On Sun, Jul 29, 2018 at 04:47:47PM +0900, Alice Ferrazzi wrote:
> Sent from my phone. Please excuse my brevity.
> 
> On Sun, 29 Jul 2018, 16:39 Fabian Groffen, <grob...@gentoo.org> wrote:
> 
> > Completely agreeing with Sergei, with some additional suggestions:
> >
> > On 28-07-2018 23:14:12 +0100, Sergei Trofimovich wrote:
> > > On Sun, 29 Jul 2018 00:40:18 +0300
> > > Mikle Kolyada <zlog...@gentoo.org> wrote:
> > >
> > > > Hello,
> > > >
> > > > The Gentoo QA team would like to introduce the following policy that
> > > > would be applied to individuals breaking the state and quality of the
> > > > main gentoo.git tree

If you introduce penalties for breaking prefix as well, I'm afraid many
people will be unnecessarily penalized. I think that such penalties are
counter productive in most cases. If someone is really being careless it
might make sense to get some warning and lose commit access temporarily.

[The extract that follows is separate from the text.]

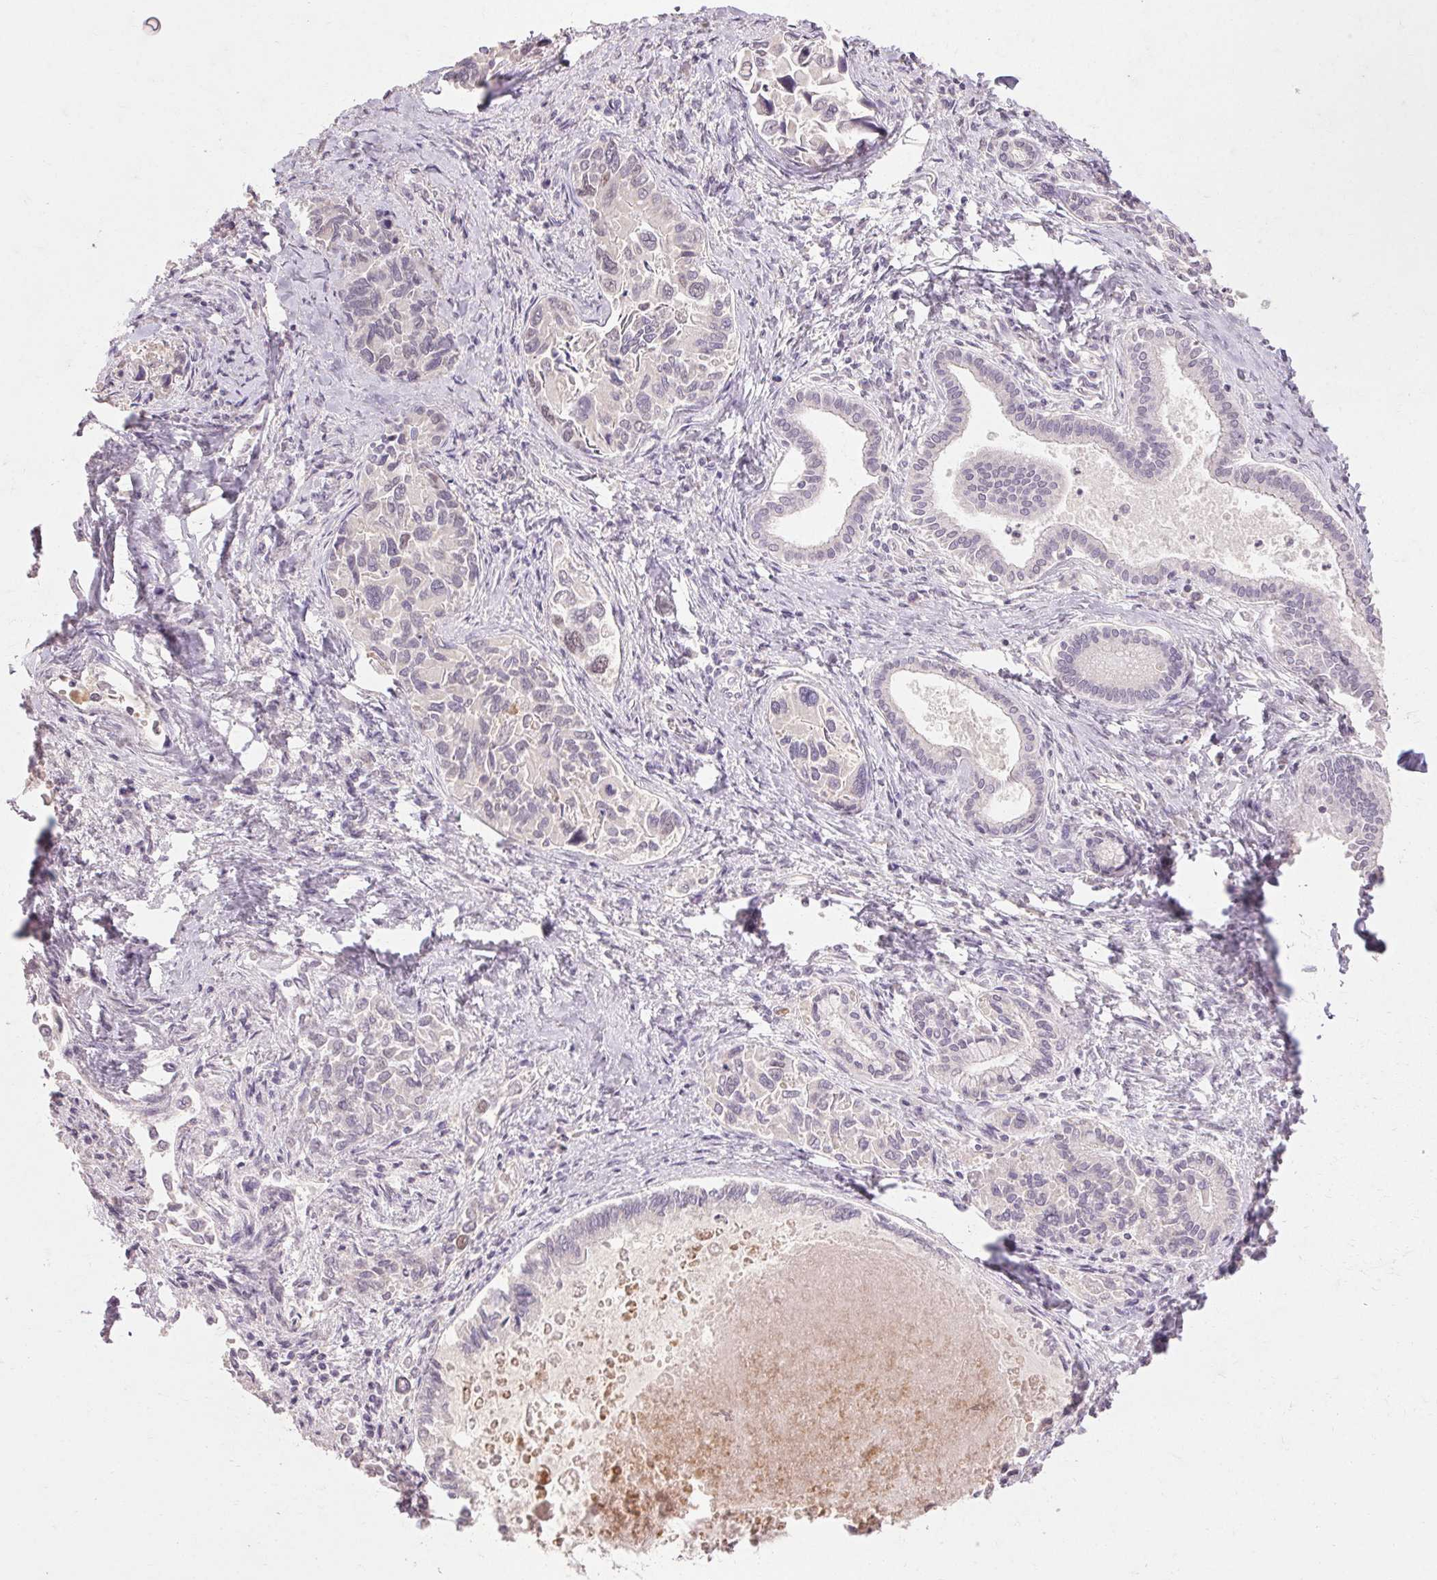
{"staining": {"intensity": "negative", "quantity": "none", "location": "none"}, "tissue": "liver cancer", "cell_type": "Tumor cells", "image_type": "cancer", "snomed": [{"axis": "morphology", "description": "Cholangiocarcinoma"}, {"axis": "topography", "description": "Liver"}], "caption": "High magnification brightfield microscopy of liver cancer stained with DAB (3,3'-diaminobenzidine) (brown) and counterstained with hematoxylin (blue): tumor cells show no significant expression.", "gene": "SKP2", "patient": {"sex": "male", "age": 66}}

If someone made a simple mistake that can be easily fixed, like version
bumping a package that starts to fail in some corner case, then
punishment doesn't make much sense. 

I'd rather prefer to see improvements to our automated checks as the
mean to improve the quality of the tree, and penalties for people that
do not use repoman. Rather than a temporary ban, it would also make more
sense to just require someone to go through the ebuild quiz again as
penalty for breaking the tree many times.

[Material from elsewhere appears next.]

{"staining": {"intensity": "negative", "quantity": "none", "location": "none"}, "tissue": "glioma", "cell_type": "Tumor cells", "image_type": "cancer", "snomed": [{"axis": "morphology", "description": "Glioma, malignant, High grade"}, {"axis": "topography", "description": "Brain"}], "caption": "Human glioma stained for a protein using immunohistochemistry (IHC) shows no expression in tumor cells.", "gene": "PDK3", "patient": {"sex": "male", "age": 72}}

> > > > ( as we do not have this strictly documented yet):
> > > >
> > > > <policy>
> > > >
> > > > If recommended
> > >
> > > It's not called "recommended" but "enforced".
> >
> > I agree.  If you put penalties on these, they become hard rules.  I
> > think that change should be discussed by the council perhaps?
> >
> > > > Gentoo workflow policies are not followed by an
> > > > individual developer
> > > > (e.g make major changes to the widely used eclasses without prior
> > > > discussion on the mailing list or
> > > > commit changes that lead to multiple CI checks failure)
> > >
> > > Here should go exhaustive list of links to the policies to be enforced.
> >
> > At least.  And they should be clear and concise.  No "common sense" or
> > anything involved for exceptions and the like.  In addition, new checks
> > should be introduced to the community and possibly approved by council
> > as to whether being enforced or not.
> >
> > Fabian
> >
> > >
> > > > the standard QA
> > > > procedure is:
> > > >
> > > > 1.) Two warnings granted by QA team, after two independent breakages
> > > > 2.) Revoking the commit access for 14 days
> > > >
> > > > These violations will be evaluated individually by all QA team members.

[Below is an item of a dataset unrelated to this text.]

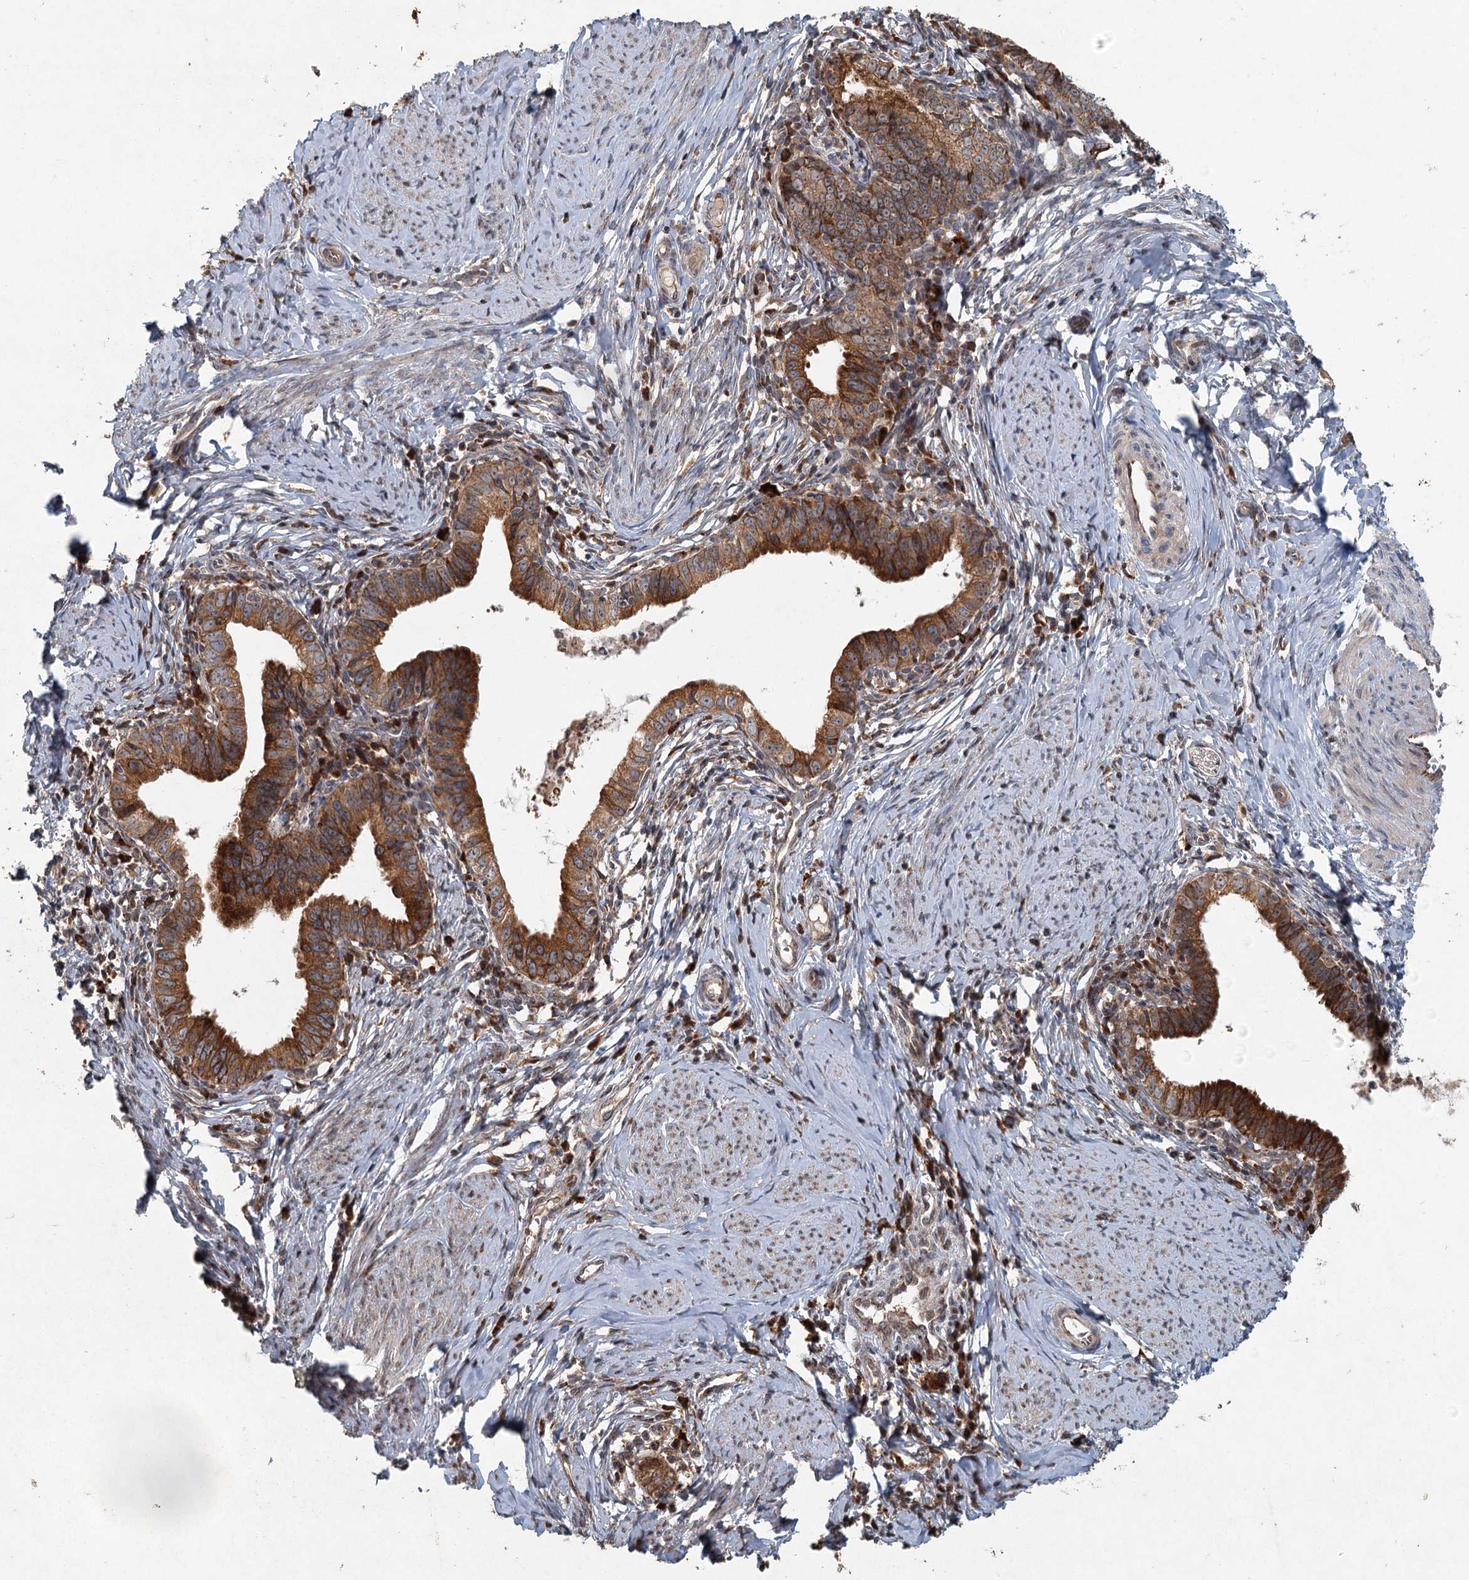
{"staining": {"intensity": "strong", "quantity": ">75%", "location": "cytoplasmic/membranous"}, "tissue": "cervical cancer", "cell_type": "Tumor cells", "image_type": "cancer", "snomed": [{"axis": "morphology", "description": "Adenocarcinoma, NOS"}, {"axis": "topography", "description": "Cervix"}], "caption": "Human adenocarcinoma (cervical) stained with a brown dye displays strong cytoplasmic/membranous positive staining in approximately >75% of tumor cells.", "gene": "SRPX2", "patient": {"sex": "female", "age": 36}}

> > > > Warnings can be revoked, if during 6 months period a developer makes at
> > > > least 20 non trivial changes not producing more breakages.
> > > >
> > > > </policy>
> > >
> > > --
> > >
> >
> if you want to enforce rules, would be productive to also have extensive
> documentation on how to avoid to make such problems.
> Better would be to invest more time in something like the breckage checker
> script, similar at what mgorny is doing, than adding more ways to block
> developers contributions.

I agree with Alice here. We already have the devmanual and repoman, as
well as the CI system, which are all very good. Extending them is the
best way to keep Gentoo in good shape. Also, if we have enough
resources, we can try to reject broken pushes, rather than punishing
devs after broken changes reach the main tree.